- **Data to examine**
━━━━━━━━━━

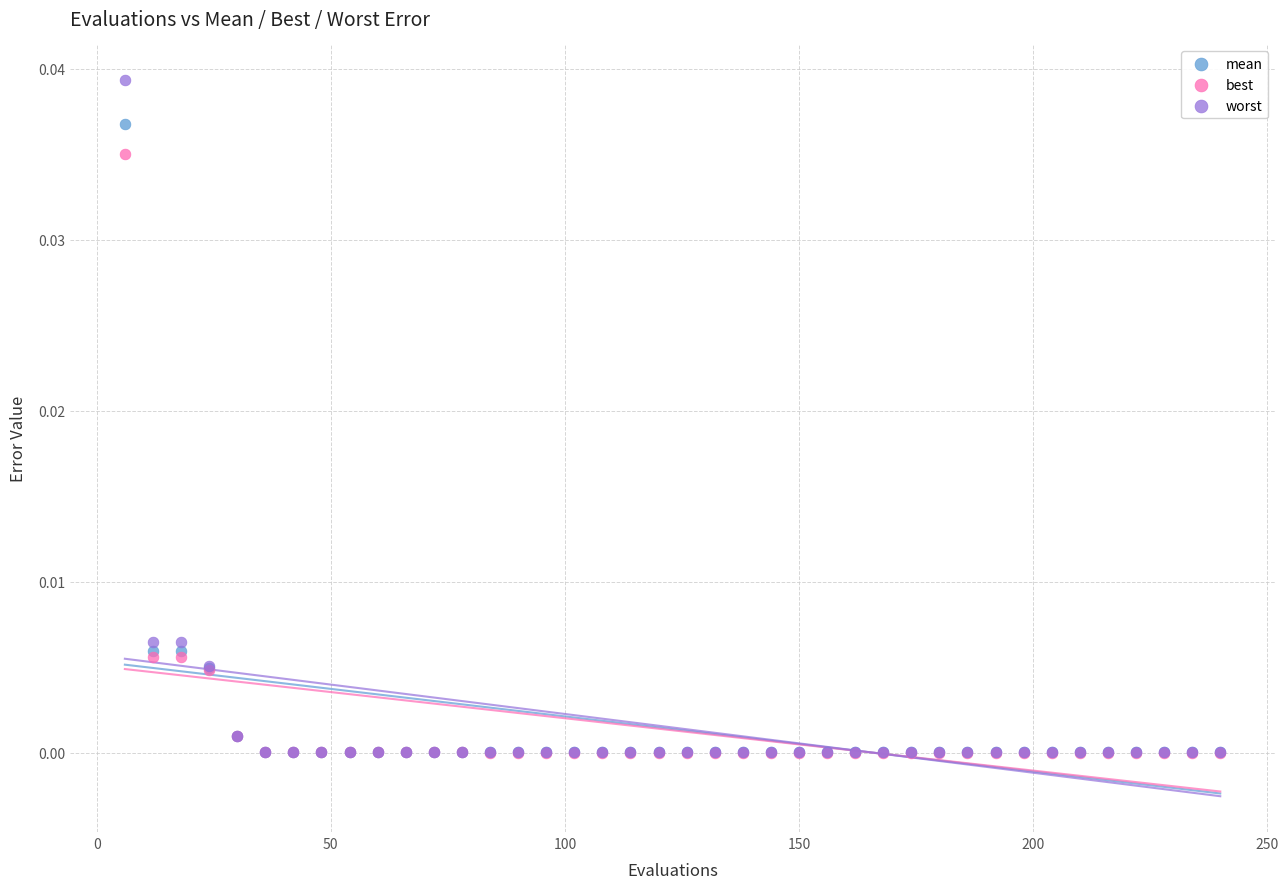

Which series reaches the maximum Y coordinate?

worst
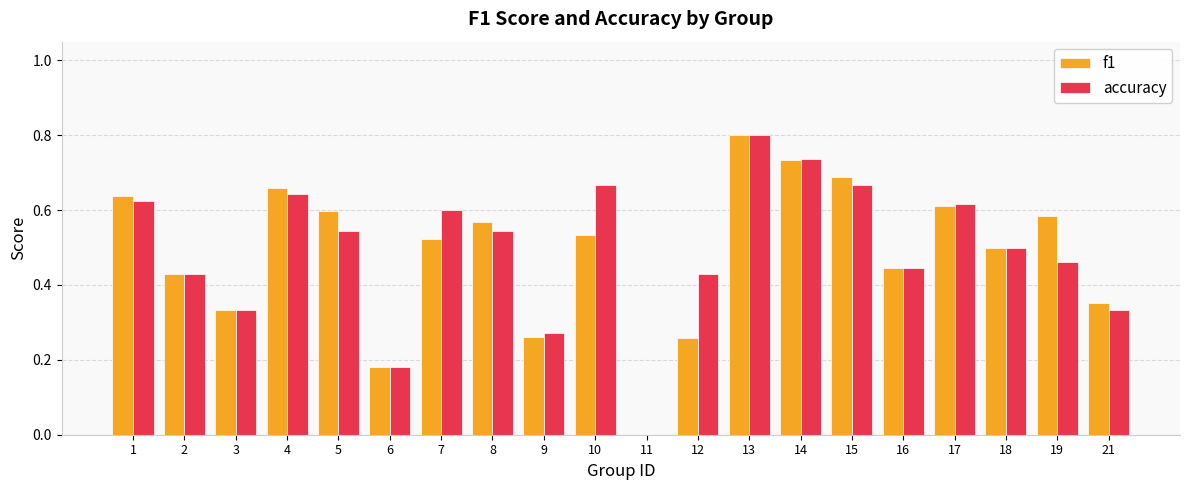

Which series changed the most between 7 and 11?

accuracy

━━━━━━━━━━

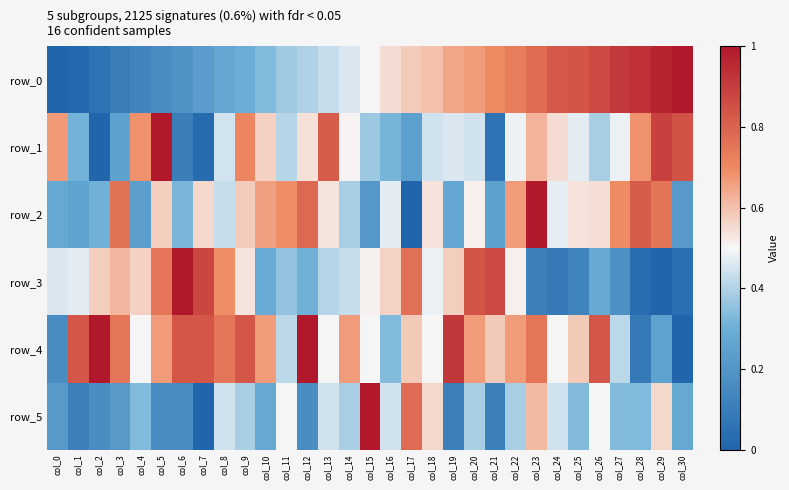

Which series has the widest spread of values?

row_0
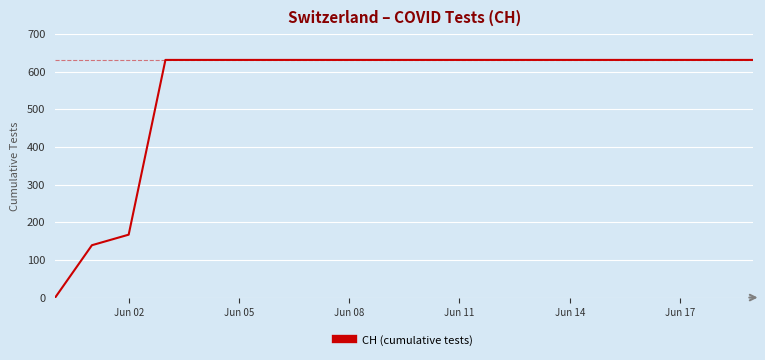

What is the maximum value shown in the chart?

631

━━━━━━━━━━

- **Exercise directions**
Locate each line in the records above that contains the word "maximum", and copy those lines out in full.

- **Task output**
Which series reaches the maximum Y coordinate?
What is the maximum value shown in the chart?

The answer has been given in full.